**本文:**
8月になりました。昨日は丸一日浜松を走り回っていましたが、ちっとも8月気分にならない天気で、運転中は冷房を切り、窓を開けて自然の風で十分涼しい~。暑くならないと稼げないお仕事の皆さんはタイヘンだなぁと思いました。
さて昨日は新聞社の特集記事のリサーチで、久しぶりに樹木医の塚本こなみさんにお会いしました。静岡県の歴史と自然というお題目で自由に記事を作ってくれといわれ、夏休みの自由研究課題でも貰った気分・・・。あまりにも漠然としすぎているので、ここは、日頃から親しくさせていただいている専門家の先生にお知恵をいただこうと、自然篇ではこなみさん、歴史篇では朝鮮通信使の北村欽哉先生に相談することに。
昨日は多忙なこなみさんが、わざわざ半日空けてくれて、ご自身が治療された浜松市内の巨木古木を案内してくださいました。
まず、JR天竜川駅の近く、住宅街の一角にある『法橋の松』。こなみさんが 樹木医になって最初に治療した思い出の松です。フツウの住宅と住宅の間のわずかなスペースに、この姿で窮屈そうに立っていて、「うわぁ、しんどそう・・・!」というのが第一印象でした。
この松はもともと妙恩寺というお寺の開基・金原法橋が大事にしていた松で、樹齢は約700年。樹高14m、根回り5m、枝張りは南北18m、東西12mありますが、いかにせん、この姿。地元の人から相談を受けた静岡大学の専門家が「寿命は10年ぐらいでしょう」といい、こなみさんも最初に見た時は同様の診断をし、「安楽死させてあげたほうがいいのでは」と思われたそうです。

**読んで活かそう:**
[A] 本文のうち「さて昨日は新聞社の特集記事の」で始まり「村欽哉先生に相談することに。」で終わる部分を、一字も変えずに書き写してください。
[B] 次の(i)〜(iii)が本文の内容と合っているか、それぞれ「はい」か「いいえ」で答え、決め手となる本文の言葉をそのまま引用してください。
(i) 法橋の松は、こなみさんが樹木医になって最初に治療した松である。
(ii) 法橋の松の樹齢は約500年である。
(iii) 歴史篇の相談相手は塚本こなみさんである。
[C] 本文の次の一文を英語に訳してください。「昨日は多忙なこなみさんが、わざわざ半日空けてくれて、ご自身が治療された浜松市内の巨木古木を案内してくださいました。」

**与えられた行:**
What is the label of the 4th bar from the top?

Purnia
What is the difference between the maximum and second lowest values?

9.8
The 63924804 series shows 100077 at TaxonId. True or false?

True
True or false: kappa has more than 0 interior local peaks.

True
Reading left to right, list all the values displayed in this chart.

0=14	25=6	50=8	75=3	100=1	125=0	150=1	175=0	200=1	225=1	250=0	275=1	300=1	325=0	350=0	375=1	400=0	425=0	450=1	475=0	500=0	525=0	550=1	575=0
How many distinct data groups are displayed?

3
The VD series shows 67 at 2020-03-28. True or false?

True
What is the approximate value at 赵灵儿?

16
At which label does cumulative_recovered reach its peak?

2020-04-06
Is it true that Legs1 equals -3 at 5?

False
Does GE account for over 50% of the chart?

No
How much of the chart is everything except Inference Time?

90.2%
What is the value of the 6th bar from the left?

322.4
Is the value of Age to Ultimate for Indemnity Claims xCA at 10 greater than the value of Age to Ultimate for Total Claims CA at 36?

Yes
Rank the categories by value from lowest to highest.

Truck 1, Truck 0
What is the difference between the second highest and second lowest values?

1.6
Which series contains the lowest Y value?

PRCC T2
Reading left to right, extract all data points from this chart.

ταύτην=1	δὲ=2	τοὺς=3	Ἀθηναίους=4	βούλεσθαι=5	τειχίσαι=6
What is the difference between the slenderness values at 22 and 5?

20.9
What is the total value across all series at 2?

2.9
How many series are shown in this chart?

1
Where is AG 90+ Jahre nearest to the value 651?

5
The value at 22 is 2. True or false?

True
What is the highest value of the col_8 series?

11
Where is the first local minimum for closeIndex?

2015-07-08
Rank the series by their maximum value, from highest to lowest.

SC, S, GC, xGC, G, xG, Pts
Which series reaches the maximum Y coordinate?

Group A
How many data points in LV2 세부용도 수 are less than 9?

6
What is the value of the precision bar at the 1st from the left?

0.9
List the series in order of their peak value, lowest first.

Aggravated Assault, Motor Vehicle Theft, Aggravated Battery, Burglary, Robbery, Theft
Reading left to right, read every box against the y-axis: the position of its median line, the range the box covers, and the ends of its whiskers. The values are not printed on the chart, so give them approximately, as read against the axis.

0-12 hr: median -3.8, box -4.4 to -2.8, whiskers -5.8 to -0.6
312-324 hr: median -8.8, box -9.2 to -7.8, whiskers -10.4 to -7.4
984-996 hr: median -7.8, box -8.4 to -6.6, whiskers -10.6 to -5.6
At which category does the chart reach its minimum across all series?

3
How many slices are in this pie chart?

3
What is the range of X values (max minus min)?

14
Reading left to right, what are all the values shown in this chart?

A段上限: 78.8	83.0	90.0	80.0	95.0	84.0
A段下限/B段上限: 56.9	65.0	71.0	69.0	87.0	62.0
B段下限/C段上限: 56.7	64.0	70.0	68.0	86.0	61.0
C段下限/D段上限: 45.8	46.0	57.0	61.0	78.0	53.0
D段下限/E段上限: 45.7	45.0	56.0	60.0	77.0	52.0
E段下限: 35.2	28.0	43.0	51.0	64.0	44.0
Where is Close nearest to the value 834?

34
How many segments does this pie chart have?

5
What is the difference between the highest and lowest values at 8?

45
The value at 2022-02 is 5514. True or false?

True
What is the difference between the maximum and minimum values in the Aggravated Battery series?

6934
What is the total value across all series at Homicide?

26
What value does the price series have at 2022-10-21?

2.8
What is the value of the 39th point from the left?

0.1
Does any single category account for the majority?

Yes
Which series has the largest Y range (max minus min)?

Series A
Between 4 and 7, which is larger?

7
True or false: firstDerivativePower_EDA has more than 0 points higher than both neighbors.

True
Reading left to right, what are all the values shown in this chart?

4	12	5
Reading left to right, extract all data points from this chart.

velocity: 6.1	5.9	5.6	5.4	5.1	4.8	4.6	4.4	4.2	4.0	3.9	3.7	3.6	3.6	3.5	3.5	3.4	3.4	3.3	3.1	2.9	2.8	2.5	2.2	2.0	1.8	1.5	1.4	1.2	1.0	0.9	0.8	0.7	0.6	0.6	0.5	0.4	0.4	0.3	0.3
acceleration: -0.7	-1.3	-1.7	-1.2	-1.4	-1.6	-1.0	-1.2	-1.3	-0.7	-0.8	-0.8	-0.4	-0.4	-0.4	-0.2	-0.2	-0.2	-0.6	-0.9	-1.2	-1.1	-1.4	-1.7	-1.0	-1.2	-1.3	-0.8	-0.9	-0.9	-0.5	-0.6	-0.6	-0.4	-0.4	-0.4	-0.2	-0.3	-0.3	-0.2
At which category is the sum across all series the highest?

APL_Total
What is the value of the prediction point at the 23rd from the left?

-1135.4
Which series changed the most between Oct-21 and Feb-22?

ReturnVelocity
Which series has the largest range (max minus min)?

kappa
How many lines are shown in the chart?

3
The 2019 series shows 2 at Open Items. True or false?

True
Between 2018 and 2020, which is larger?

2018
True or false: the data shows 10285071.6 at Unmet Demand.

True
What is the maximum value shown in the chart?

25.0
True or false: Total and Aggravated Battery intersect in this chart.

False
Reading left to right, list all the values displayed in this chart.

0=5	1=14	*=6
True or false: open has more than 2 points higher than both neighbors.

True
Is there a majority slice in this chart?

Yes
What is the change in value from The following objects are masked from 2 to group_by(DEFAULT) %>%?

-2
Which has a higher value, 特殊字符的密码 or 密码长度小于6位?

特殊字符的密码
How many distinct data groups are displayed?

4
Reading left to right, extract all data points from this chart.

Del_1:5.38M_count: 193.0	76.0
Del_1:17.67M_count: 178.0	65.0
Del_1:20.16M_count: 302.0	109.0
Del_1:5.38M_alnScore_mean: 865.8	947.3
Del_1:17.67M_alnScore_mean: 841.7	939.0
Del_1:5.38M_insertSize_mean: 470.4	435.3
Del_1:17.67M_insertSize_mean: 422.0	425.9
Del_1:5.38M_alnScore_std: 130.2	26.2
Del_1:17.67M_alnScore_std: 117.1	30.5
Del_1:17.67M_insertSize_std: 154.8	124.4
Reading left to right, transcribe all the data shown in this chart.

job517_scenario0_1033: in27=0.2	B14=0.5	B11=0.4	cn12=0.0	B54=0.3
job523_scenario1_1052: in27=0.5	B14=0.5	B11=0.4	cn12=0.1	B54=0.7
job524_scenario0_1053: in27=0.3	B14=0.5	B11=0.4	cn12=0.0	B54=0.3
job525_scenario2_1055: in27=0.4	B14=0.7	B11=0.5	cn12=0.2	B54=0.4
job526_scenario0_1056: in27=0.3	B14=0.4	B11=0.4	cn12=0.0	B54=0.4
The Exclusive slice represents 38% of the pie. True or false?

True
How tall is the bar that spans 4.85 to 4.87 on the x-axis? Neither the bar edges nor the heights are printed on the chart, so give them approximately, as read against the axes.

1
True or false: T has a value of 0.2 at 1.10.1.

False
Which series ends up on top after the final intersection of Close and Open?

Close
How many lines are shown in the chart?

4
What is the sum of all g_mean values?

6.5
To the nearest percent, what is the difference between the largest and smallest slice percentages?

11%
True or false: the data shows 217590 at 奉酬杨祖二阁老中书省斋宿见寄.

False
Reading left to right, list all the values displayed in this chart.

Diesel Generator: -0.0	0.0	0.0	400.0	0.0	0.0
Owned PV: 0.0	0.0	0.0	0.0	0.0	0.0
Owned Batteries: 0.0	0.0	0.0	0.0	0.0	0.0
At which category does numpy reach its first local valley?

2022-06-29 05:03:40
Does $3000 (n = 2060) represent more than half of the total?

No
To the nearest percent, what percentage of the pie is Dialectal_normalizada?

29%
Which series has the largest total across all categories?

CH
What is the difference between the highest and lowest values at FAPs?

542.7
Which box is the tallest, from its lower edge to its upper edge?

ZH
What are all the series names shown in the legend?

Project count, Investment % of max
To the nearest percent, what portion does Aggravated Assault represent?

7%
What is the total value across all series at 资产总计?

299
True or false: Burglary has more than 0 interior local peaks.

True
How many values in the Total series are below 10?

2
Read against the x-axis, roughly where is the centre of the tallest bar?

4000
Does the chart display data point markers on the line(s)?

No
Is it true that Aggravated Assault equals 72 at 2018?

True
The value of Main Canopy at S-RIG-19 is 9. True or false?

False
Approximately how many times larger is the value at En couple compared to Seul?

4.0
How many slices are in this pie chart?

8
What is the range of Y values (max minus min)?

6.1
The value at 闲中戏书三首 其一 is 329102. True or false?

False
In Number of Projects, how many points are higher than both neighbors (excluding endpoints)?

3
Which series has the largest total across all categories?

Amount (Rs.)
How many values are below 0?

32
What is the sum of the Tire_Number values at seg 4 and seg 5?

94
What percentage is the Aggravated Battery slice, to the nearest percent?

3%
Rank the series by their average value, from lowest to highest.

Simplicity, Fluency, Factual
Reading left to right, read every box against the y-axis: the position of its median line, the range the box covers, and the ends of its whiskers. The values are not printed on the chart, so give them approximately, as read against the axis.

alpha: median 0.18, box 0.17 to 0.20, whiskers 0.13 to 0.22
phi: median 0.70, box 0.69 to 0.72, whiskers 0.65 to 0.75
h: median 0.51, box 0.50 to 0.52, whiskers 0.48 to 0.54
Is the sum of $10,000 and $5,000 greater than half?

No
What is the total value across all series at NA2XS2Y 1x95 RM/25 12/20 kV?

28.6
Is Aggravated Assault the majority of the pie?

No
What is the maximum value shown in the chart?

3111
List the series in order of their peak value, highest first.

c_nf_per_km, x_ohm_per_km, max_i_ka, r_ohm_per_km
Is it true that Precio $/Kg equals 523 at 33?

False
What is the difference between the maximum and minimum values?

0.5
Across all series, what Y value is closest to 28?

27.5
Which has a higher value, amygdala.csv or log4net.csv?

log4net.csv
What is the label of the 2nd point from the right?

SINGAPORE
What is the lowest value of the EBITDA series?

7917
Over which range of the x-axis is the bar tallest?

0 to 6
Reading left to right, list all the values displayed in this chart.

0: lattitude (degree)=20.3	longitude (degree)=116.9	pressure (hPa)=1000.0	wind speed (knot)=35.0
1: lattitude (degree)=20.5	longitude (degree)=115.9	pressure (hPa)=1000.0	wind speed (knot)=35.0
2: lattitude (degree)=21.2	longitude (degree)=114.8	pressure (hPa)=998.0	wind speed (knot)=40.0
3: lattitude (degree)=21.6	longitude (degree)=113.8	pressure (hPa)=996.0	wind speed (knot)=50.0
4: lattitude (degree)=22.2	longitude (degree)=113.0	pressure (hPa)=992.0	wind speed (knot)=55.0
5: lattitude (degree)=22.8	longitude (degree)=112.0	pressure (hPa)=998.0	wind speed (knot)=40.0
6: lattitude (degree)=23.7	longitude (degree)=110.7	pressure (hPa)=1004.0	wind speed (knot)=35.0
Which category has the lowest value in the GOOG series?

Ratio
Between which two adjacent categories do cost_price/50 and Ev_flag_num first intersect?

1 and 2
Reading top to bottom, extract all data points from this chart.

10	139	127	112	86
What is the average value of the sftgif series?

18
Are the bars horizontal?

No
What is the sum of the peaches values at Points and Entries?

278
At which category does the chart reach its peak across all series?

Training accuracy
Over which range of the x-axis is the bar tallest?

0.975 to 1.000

**練習の答え:**
[A]
さて昨日は新聞社の特集記事のリサーチで、久しぶりに樹木医の塚本こなみさんにお会いしました。静岡県の歴史と自然というお題目で自由に記事を作ってくれといわれ、夏休みの自由研究課題でも貰った気分・・・。あまりにも漠然としすぎているので、ここは、日頃から親しくさせていただいている専門家の先生にお知恵をいただこうと、自然篇ではこなみさん、歴史篇では朝鮮通信使の北村欽哉先生に相談することに。

[B]
(i) はい。「こなみさんが 樹木医になって最初に治療した思い出の松です」
(ii) いいえ。「樹齢は約700年」
(iii) いいえ。「歴史篇では朝鮮通信使の北村欽哉先生に相談することに」

[C] Yesterday the very busy Konami-san went out of the way to set aside half a day and showed me around the giant old trees in Hamamatsu City that Konami-san had personally treated.